Quand j'ai décidé d'être médecin, j'ai réalisé que ne pas avoir été vacciné n'allait probablement pas être idéal pour mes patients ou pour moi-même. Au collège, j'ai puisé dans mes économies - j'avais travaillé comme caissière au lycée - pour payer les vaccinations. Je ne pouvais pas vraiment épargner l'argent pour les injections que j'aurais dû avoir quand j'étais enfant, mais mieux que de risquer de propager des infections entre patients immunodéprimés. Mes parents, je le savais, avaient fait ce qu'ils pensaient le mieux avec les informations qu'ils avaient à l'époque. Les parents font-ils de même aujourd'hui?
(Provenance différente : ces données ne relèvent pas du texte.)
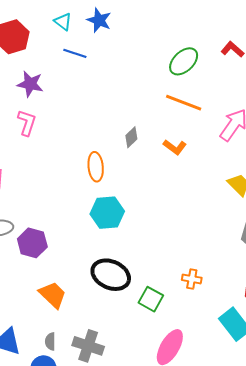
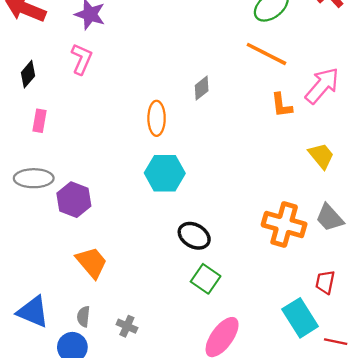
orange L-shape: (175, 147) -> (282, 105), moved, turned 40
black ellipse: (111, 275) -> (194, 236), moved, size x0.7
orange cross: (192, 279) -> (284, 225), moved, size x1.8
gray cross: (88, 346) -> (127, 326), size x0.6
Maintenant, en tant que médecin et mère de deux enfants, je grincer des dents à mon ancienne apathie et aux préoccupations infondées de nombreux parents. Je comprends - il est plus facile de s'énerver à propos de l'enfant de la cousine Mary qui a soupçonné un mal de gorge et de la toux malgré ses vaccins («cela montre que cela ne fonctionne pas!») Que de se passionner pour une régression linéaire que vous pourriez pas bien compris. Et quand votre nouveau-né est coincé avec une aiguille et hurle tout l'après-midi, croyez-moi, je sais à quel point cela vous tire sur le cœur.

Après l'université et avant l'école de médecine, j'ai décroché un emploi dans un prestigieux groupe de recherche. Pendant ce temps, j'ai consolidé ma compréhension de la recherche scientifique et de la force variable des études de recherche. Au fil des ans, j'ai en quelque sorte oublié que d'autres n'avaient pas la même formation. Je suis tombée enceinte de mon premier enfant au cours de ma troisième année d'école de médecine et, déjà dans l'habitude de le faire, je me suis tourné vers PubMed pour diverses questions que j'ai eues tout au long de mes trimestres et au-delà.
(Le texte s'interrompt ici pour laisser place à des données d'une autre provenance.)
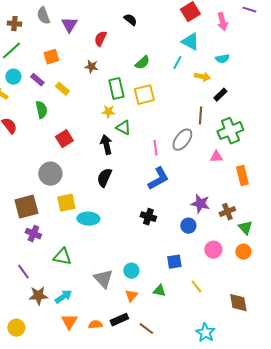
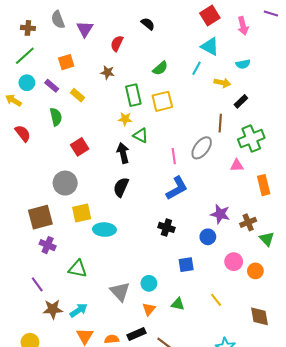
orange circle: (243, 252) -> (255, 271), moved
blue square: (174, 262) -> (186, 265), moved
Une importante étude réalisée au Danemark ce mois-ci ajoute à la richesse des informations qui montrent clairement que les avantages du vaccin ROR l'emportent de loin sur les risques. 650 000 enfants, et aucune augmentation du risque d'autisme avec la vaccination ROR. L'étude de 1998 qui inquiétait certains avait douze enfants. C'est 0,002% autant de sujets que l'étude danoise. Et, de toute façon, l'étude de 1998 a été jugée frauduleuse et rétractée, rejetée par la communauté médicale mondiale (l'auteur purge en fait une peine de prison). Entre-temps, les campagnes de vaccination dans le monde auraient permis d'éviter 21,1 millions de décès dus à la rougeole entre 2000 et 2017.

Je ne sais pas combien d'exemptions religieuses forment mes frères et sœurs et j'ai rempli au fil des ans. Ironiquement, mes croyances religieuses contribuent maintenant encore plus à ma position pro-vaccination (je suis devenu membre de l'Église de Jésus-Christ des Saints des Derniers Jours à l'âge de 24 ans). Ma conviction que nous sommes tous frères et sœurs dans un sens spirituel - enfants d'une divinité - me laisse encore plus un sens du devoir envers le nouveau-né qui est trop jeune pour les vaccins, envers mon patient séropositif, envers l'enfant dont la leucémie l'empêche. d'obtenir des coups de feu.

En tant que médecin, maman de deux petites filles, je suis ravie de leur donner des vitamines, des suppléments et aussi leurs vaccins. J'espère que, alors que nous continuerons à travailler pour diffuser des faits sur la vaccination plutôt que sur les craintes, nous pourrons également nous renseigner sur où trouver des informations et comment éviter de prendre des décisions basées uniquement sur des anecdotes chargées d'émotions.

Beaucoup d'enfants regardent Daniel Tiger (le mien peut-être trop). Certains de ces enfants ont une angine streptococcique. Mais Daniel Tiger ne provoque pas d'angine streptococcique.